I just realized while editing these photos that the mixture is the same color and pattern as my counter. (*Awkward)
Then I peeled off the plastic and using a small cookie cutter (you can use any size you want, alternatively you can just slice them into squares, rectangles or just leave as is and break them apart after cooking) I cut out the shapes I wanted and removed the mixture in between them. I then Placed the entire parchment sheet on the baking pan and baked then in a 350 degree preheated oven for 20 minutes or until the became dry and brownish in color.

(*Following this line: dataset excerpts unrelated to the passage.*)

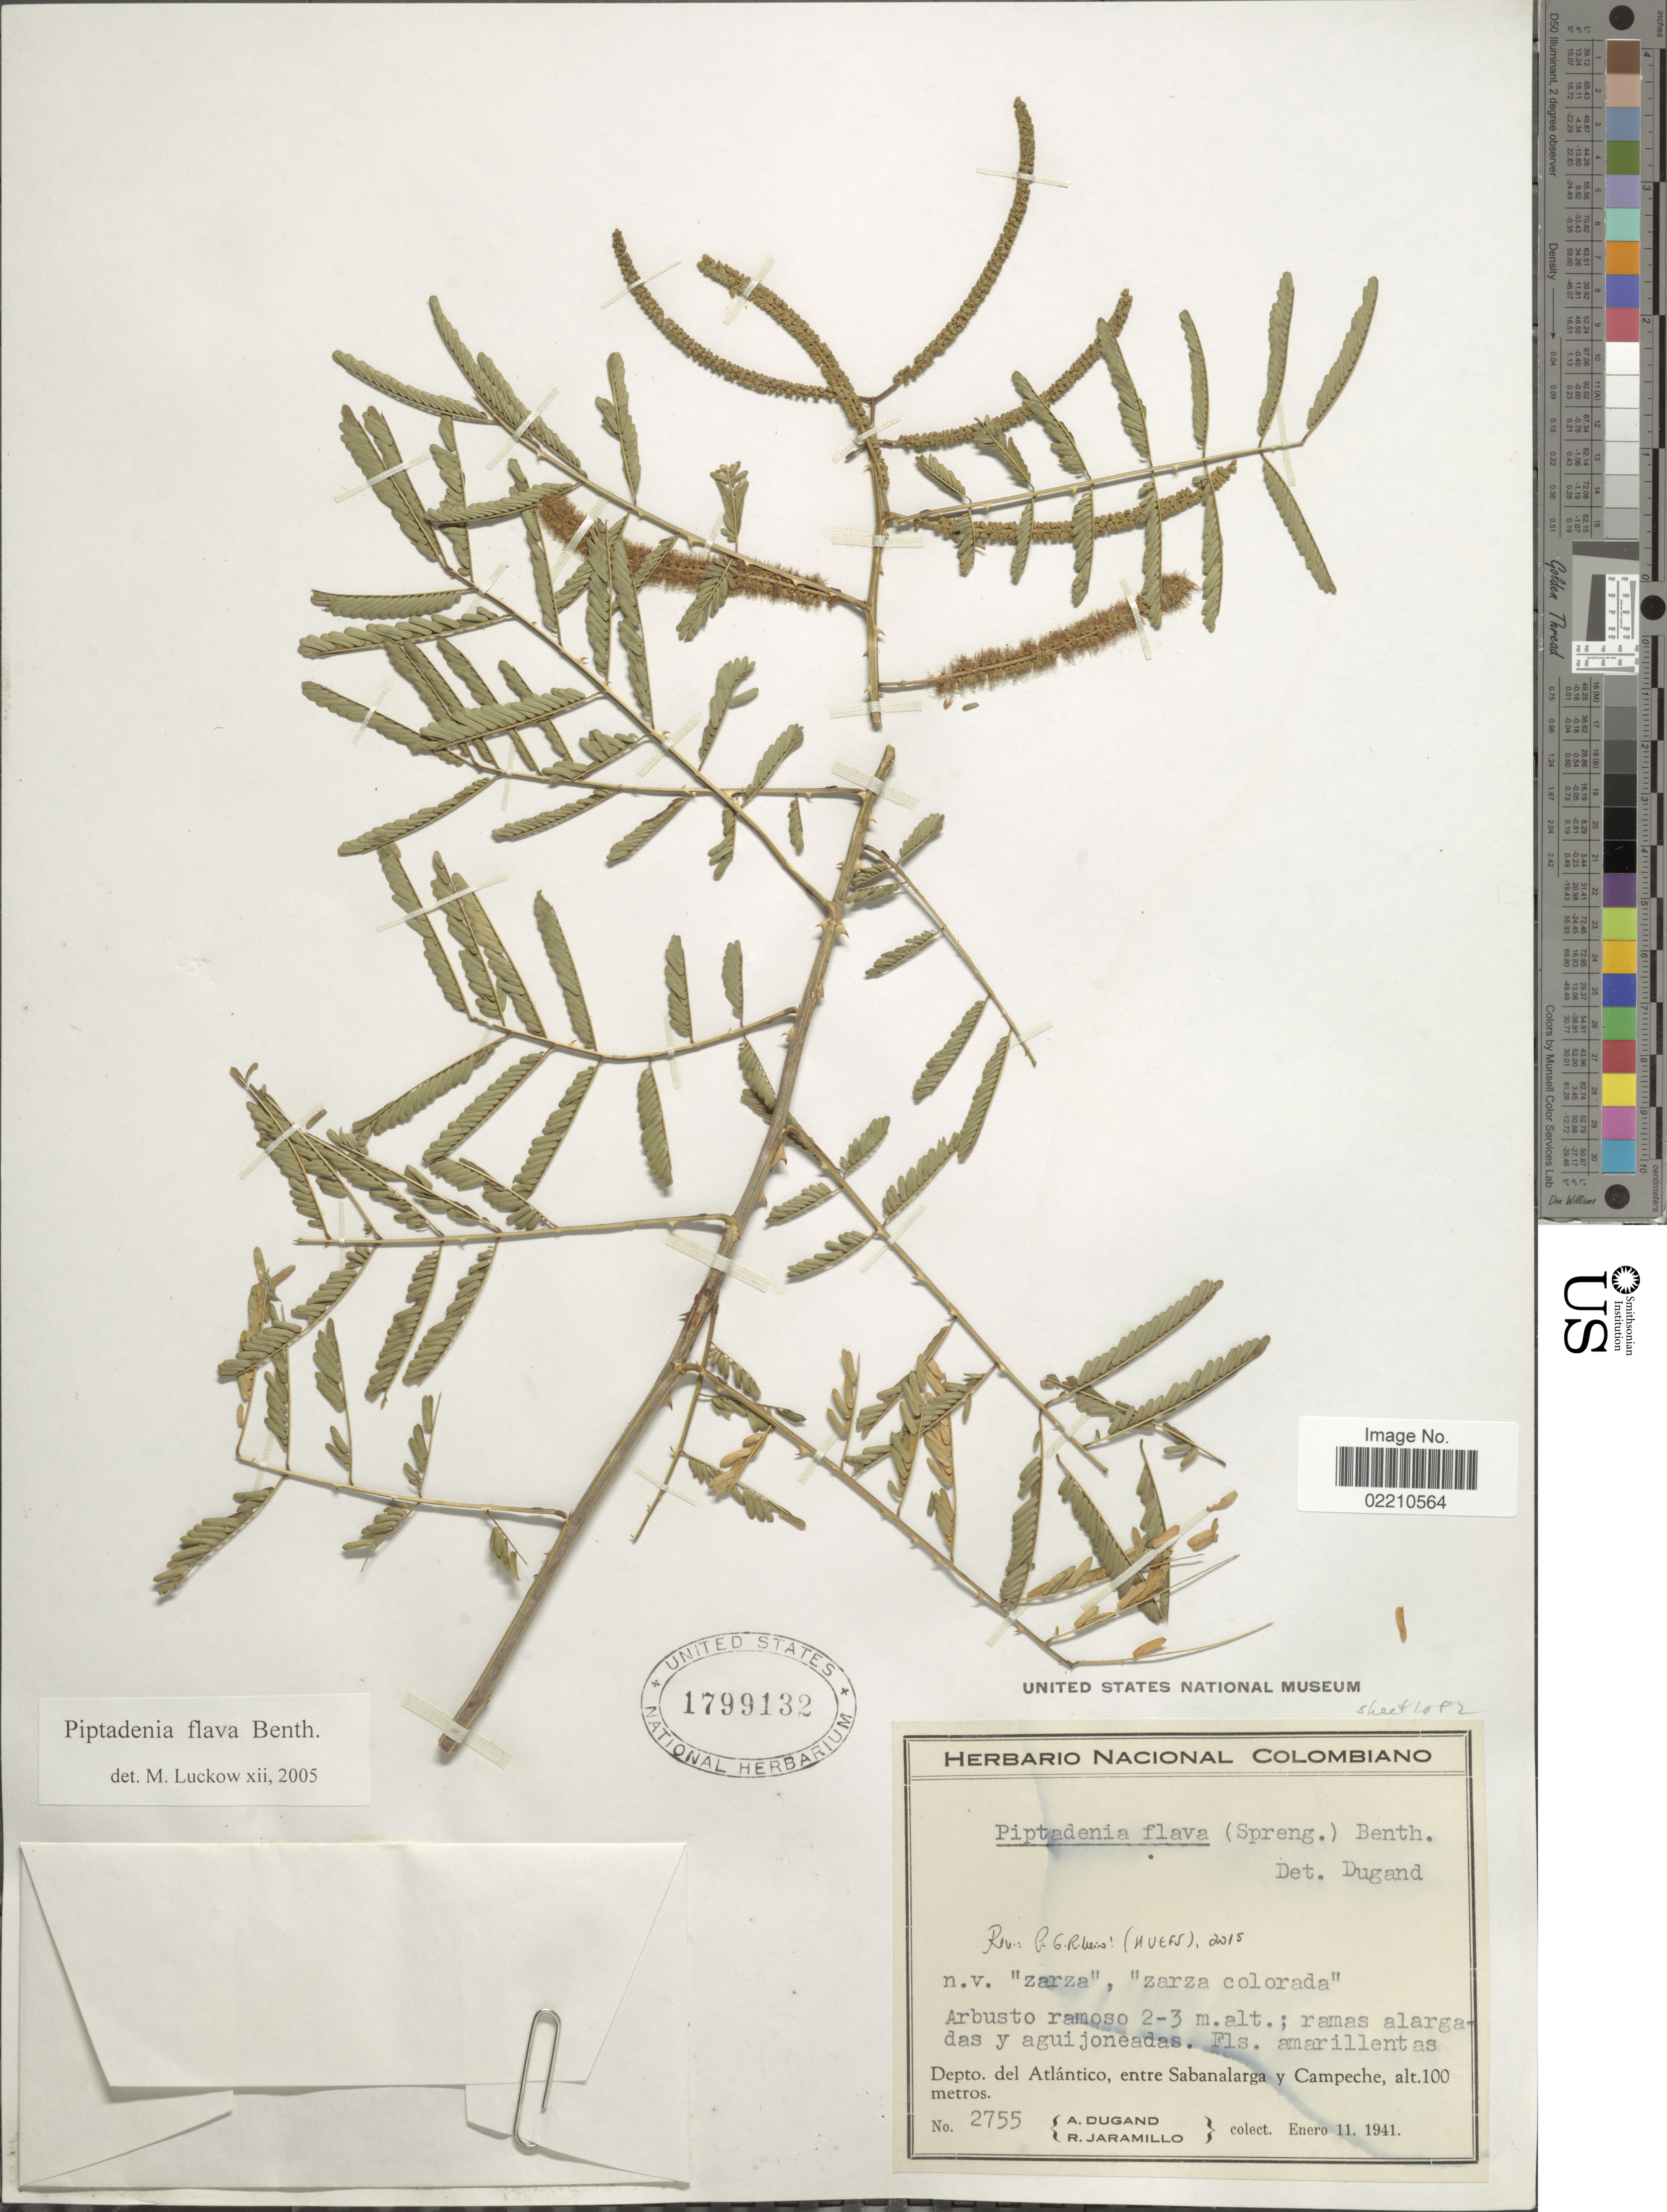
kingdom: Plantae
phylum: Tracheophyta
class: Magnoliopsida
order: Fabales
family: Fabaceae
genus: Piptadenia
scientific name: Piptadenia flava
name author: (DC.) Benth.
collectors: A. Dugand & R. Jaramillo M.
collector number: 2755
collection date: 1941-01-11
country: Colombia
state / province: Atlántico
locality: Depto. del Atlantico, entre Sabanalarga y Campeche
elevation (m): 100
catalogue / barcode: US 1799132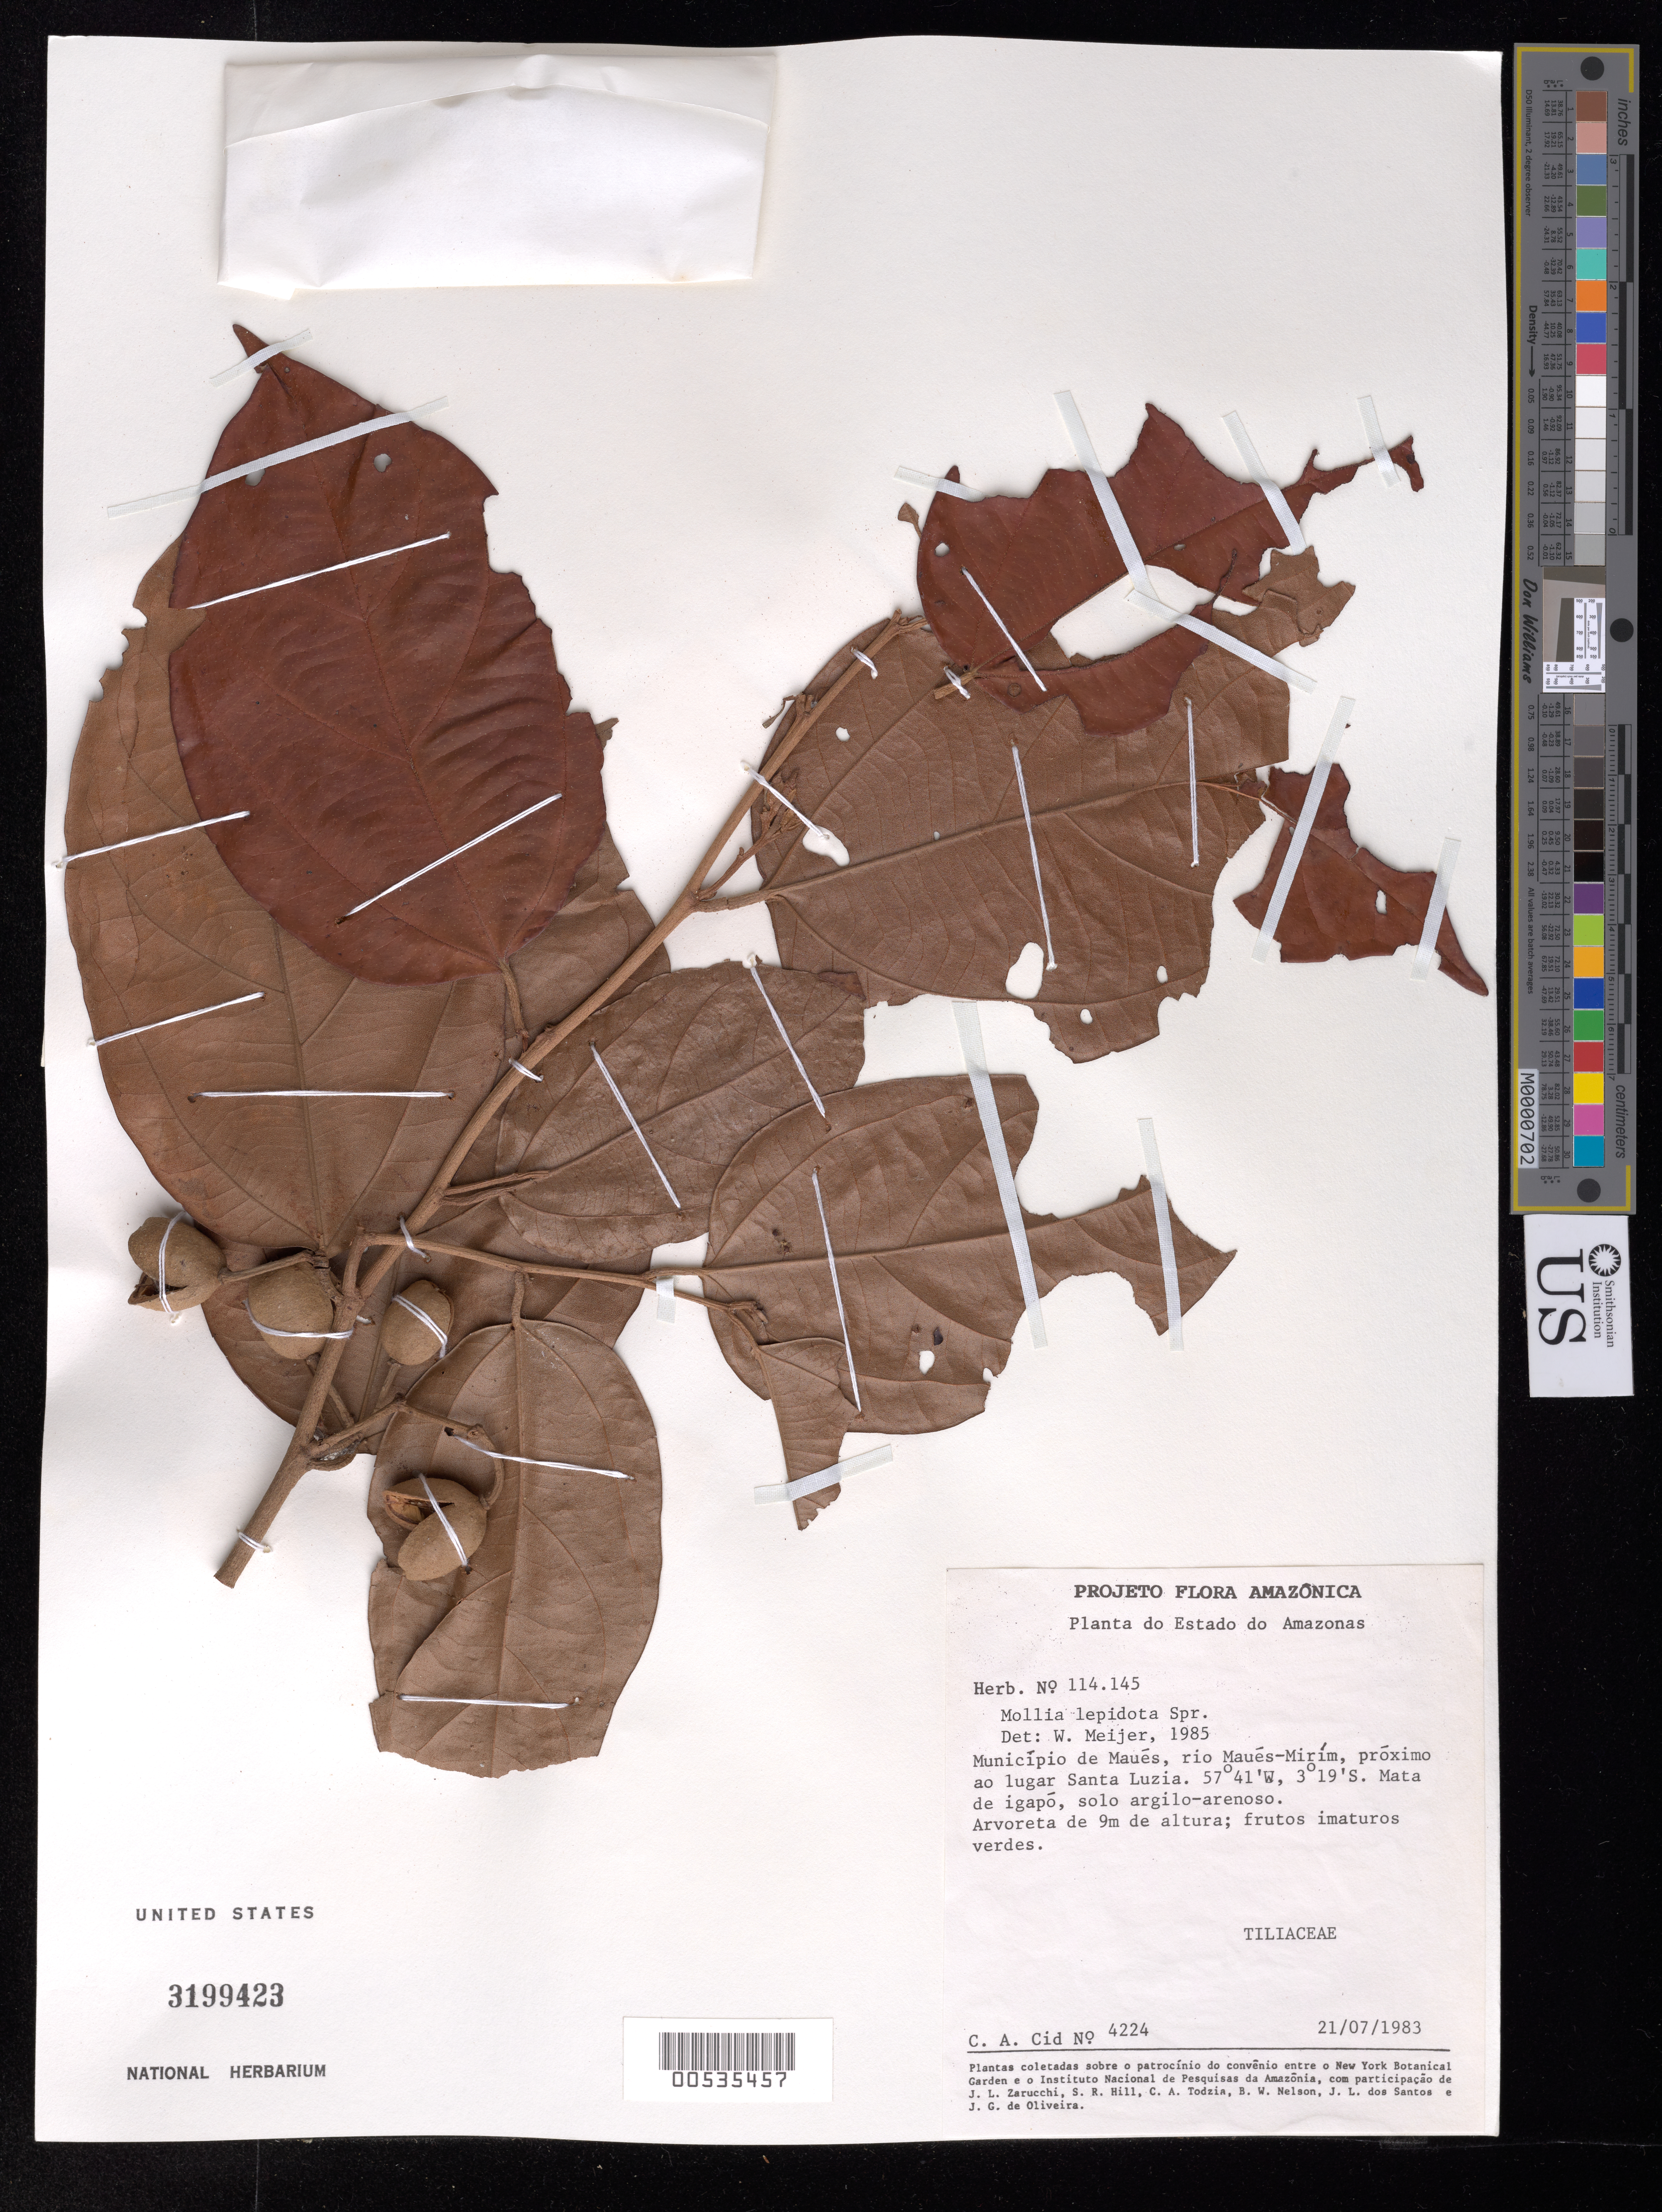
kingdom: Plantae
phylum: Tracheophyta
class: Magnoliopsida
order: Malvales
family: Malvaceae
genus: Mollia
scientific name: Mollia sphaerocarpa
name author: Gleason ex Record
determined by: Dorr, Laurence J., Curator (BOT), Smithsonian Institution - National Museum of Natural History (UNITED STATES)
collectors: C. A. Cid Ferreira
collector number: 4224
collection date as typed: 21 Jul 1983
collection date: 1983-07-21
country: Brazil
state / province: Amazonas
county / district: Maués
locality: Rio Maués-Mirím, próximo ao lugar Santa Luzia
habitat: Mata de igapó, solo argilo-arenoso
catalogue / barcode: US 3199423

The thicker your crackers the longer they will take in the oven. My crackers are pretty thin and cooked nicely at20 minutes.
- 1 c Uncooked Black Quinoa
- 1 c Uncooked brown Rice
- 3 tsp Apple Cider Vinegar
- 1 1/2 c Shredded Cheese
- 3 Tbsp Soy Sauce
- 1/3 c Flax Seeds
- 1/4 c Chia Seeds
- 1/4 c Black Sesame Seeds
- 2 tsp Salt
- Preheat oven to 350 degrees
- Prepare Quinoa and Rice as per their package instructions.
- Toast Flax Seed in a skillet over medium heat. Be sure to cover as the flax will start to pop like popcorn. Toast until seeds are browned.
- Once Quinoa and Rice are cooked set them aside so they can cool.
- Add rice to food processor and pulse until smooth then add quinoa and shredded cheese and pulse a few more times until thoroughly mixed.
- Remove mixture from food processor to a large bowl and add remaining ingredients.
- Batter will be REALLY sticky.
- Cut a piece of parchment paper out the size of your baking pan and spray with cooking spray. Scoop a large spoonful (about 2/3rds of a cup) onto the parchment paper. Cover with a plastic wrap and press it down to a flat disk. Using a Rolling pin, roll out the mixture until very thin and covers the entire parchment paper. (I found it easier to flip it over so the parchment was on top other wise the parchment could wrinkle without you noticing cause cuts and seams in the surface.
- Remove the plastic wrap and either cut into bite size rectangles or use a cookie cutter to cut our circle shapes and remove the extra mixture between the circles.
- Sprinkle with sea salt.
- Put parchment on baking pan and bake for 20 minutes until slightly browned and dry. Crackers will come off the parchment easily.